Clinical Effects: Sudden onset of vomiting, abdominal distension, headache and
pain with little or no fever. These symptoms are
followed rapidly by profuse watery diarrhea with a “rice
water” appearance (colorless with small flecks of mucous).
Fluid loss may exceed five to ten liters a day, and death can
result from dehydration, hypovolemia and shock. In
children, coma, seizures and hypoglycemia can occur.
Lethality:
If
appropriately treated the mortality rate is less than 1%.
However, if untreated the mortality rate may exceed 50%.
Transmissibility:
Cholera is not easily spread from person to person; infected
food handlers can contaminate foods and drinks; in order to be
an effective biological weapon, major drinking water supplies
would need to be heavily contaminated.
Primary Contamination & Methods of Dissemination:
Natural dissemination is through fecal contamination of food
or water supply.
Secondary Contamination & Persistence of organism:
Diarrheal fluids are highly infective, however,
the organism is easily killed by desiccation. It is not
viable in pure water but will survive up to 24 hours in sewage
and as long as six weeks in water containing organic matter.

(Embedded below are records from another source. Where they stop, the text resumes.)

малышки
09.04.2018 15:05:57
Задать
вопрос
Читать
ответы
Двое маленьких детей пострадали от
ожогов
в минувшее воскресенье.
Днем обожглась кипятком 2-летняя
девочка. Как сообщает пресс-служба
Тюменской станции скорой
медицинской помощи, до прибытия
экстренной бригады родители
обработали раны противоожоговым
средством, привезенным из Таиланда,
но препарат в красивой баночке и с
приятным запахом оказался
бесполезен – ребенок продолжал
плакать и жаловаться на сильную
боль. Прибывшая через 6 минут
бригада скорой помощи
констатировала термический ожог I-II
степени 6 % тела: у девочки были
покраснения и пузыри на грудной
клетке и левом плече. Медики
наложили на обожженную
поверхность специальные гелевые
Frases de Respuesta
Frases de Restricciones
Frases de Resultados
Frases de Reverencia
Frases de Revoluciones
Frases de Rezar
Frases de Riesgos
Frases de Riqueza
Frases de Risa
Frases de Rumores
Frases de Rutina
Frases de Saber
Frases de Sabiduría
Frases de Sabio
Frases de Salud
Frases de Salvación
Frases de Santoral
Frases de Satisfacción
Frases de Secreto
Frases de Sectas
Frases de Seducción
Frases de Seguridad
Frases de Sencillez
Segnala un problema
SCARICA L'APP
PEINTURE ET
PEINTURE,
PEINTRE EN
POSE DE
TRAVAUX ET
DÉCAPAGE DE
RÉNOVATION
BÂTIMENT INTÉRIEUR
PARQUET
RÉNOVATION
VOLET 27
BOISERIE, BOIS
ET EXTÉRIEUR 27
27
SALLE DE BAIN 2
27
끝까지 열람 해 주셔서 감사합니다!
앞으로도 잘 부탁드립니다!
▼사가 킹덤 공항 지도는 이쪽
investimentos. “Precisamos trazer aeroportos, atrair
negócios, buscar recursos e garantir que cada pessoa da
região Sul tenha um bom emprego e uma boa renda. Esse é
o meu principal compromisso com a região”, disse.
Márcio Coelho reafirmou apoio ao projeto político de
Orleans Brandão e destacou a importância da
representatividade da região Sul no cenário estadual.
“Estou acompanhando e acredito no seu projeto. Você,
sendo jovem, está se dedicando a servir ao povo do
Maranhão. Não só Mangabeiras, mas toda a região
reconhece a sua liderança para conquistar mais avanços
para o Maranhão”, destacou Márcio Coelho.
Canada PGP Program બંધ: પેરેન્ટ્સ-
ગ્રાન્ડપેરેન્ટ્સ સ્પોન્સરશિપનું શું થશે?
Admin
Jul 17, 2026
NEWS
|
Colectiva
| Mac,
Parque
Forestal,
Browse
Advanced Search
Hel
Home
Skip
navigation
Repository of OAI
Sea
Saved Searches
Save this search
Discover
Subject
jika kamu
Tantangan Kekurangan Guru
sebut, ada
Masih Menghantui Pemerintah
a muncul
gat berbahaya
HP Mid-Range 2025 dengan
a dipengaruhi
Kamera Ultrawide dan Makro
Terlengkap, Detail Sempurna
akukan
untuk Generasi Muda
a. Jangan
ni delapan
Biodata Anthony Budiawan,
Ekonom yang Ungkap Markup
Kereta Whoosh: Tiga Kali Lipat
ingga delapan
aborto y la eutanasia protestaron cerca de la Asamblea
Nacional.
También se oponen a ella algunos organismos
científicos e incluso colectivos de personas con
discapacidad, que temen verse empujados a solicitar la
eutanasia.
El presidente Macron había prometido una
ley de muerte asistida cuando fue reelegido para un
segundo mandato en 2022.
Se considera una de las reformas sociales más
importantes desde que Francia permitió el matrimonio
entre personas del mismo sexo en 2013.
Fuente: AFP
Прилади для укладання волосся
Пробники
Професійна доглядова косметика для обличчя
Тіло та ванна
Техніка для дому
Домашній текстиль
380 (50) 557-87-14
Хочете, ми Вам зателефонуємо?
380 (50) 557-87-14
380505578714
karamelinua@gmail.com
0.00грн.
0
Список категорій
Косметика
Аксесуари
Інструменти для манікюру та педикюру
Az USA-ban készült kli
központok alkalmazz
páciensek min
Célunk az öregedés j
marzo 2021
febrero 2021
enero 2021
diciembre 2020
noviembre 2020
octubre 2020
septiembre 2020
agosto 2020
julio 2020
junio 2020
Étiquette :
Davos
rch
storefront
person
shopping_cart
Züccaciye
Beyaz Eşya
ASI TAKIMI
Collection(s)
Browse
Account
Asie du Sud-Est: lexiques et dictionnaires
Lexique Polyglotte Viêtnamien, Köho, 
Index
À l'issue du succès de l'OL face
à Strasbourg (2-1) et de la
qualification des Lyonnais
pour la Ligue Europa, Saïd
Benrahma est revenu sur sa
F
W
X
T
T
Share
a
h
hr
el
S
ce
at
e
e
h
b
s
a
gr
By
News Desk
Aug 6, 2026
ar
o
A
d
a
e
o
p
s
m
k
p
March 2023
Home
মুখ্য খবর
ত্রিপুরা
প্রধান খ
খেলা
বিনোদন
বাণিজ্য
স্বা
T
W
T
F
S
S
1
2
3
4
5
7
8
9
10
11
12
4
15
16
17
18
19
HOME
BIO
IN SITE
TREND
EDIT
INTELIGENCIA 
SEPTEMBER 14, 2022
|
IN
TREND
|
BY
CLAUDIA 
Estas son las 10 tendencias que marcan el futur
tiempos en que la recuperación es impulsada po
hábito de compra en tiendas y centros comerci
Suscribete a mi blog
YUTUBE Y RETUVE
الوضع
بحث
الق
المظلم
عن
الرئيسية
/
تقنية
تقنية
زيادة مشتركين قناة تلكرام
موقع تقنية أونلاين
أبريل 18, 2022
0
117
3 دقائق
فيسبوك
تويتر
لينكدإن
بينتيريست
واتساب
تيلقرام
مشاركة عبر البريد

Vibrio cholerae can also withstand freezing for 3 to 4
days.
Decontamination &
Isolation:
-
Patients
– Patients with cholera and uncontrolled
diarrhea should be managed using contact precautions that
means using gloves and gowns for any contact with the
patient or his environment. Good hand washing before
and after glove use is essential to prevent spread of
pathogens. Diapered or incontinent patients should
remain on contact isolation for the duration of diarrhea
symptoms. No airborne isolation of patients is
necessary.
-
Equipment,
clothing & other objects
– Vibrio cholerae is readily killed by dry heat at
117o C, steam, boiling or by short exposure to
ordinary disinfectants and chlorination of water.
Clothing should be washed in soap and hot water.
Outbreak control: Quarantine is unnecessary. Any person who shared food or
drink with a cholera patient should be under surveillance for
five days, and objects contaminated with feces or vomitus
should be disinfected prior to reuse. Feces and vomitus
do not need to be disinfected if discharged into a normal
sewage disposal system.
Laboratory Testing:
Vibrio cholerae can be cultured from stool
specimens.
Therapeutic Treatment:
Treatment of cholera infection is through
rehydration with oral or parenteral fluids. Antibiotics can be used to shorten the duration
of the diarrhea and the shedding of the organism. Oral
tetracycline or doxycycline should be used. If patients
are infected with a tetracycline-resistant strain,
ciprofloxacin or erythromycin can be used. Although
tetracyclines are usually avoided in children under eight due
to the concern of teeth staining, the short course of therapy
is unlikely to cause problems.
Prophylactic Treatment:
Although a vaccine exists, it is not
recommended because of its partial efficacy. Household
contacts with a high likelihood of secondary transmission may
receive oral tetracycline or doxycycline prophylaxis.
Mass antibiotic prophylaxis of whole communities is never
indicated and can lead to antibiotic resistance.
Differential Diagnosis:
The differential diagnosis for V. cholerae
includes organisms causing secretory diarrhea such as
enterotoxigenic E. coli, and
Vibrio parahemolyticus.
References:
-
Chin J.
Control of Communicable Diseases Manual, Seventeenth
Edition, American Public Health Association; 2000.
-
Kortepeter
M, Christopher G, Cieslak T, et al. Medical Management of
Biological Casualties Handbook, U.S. Army Medical Research
Institute of Infectious Diseases, U.S. Department of
Defense; 2001.
-
Zajtchuk
R, Bellamy RF, eds. Medical Aspects of Chemical and
Biological Warfare. Washington, DC: Office of the Surgeon
General, U.S. Department of the Army; 1997.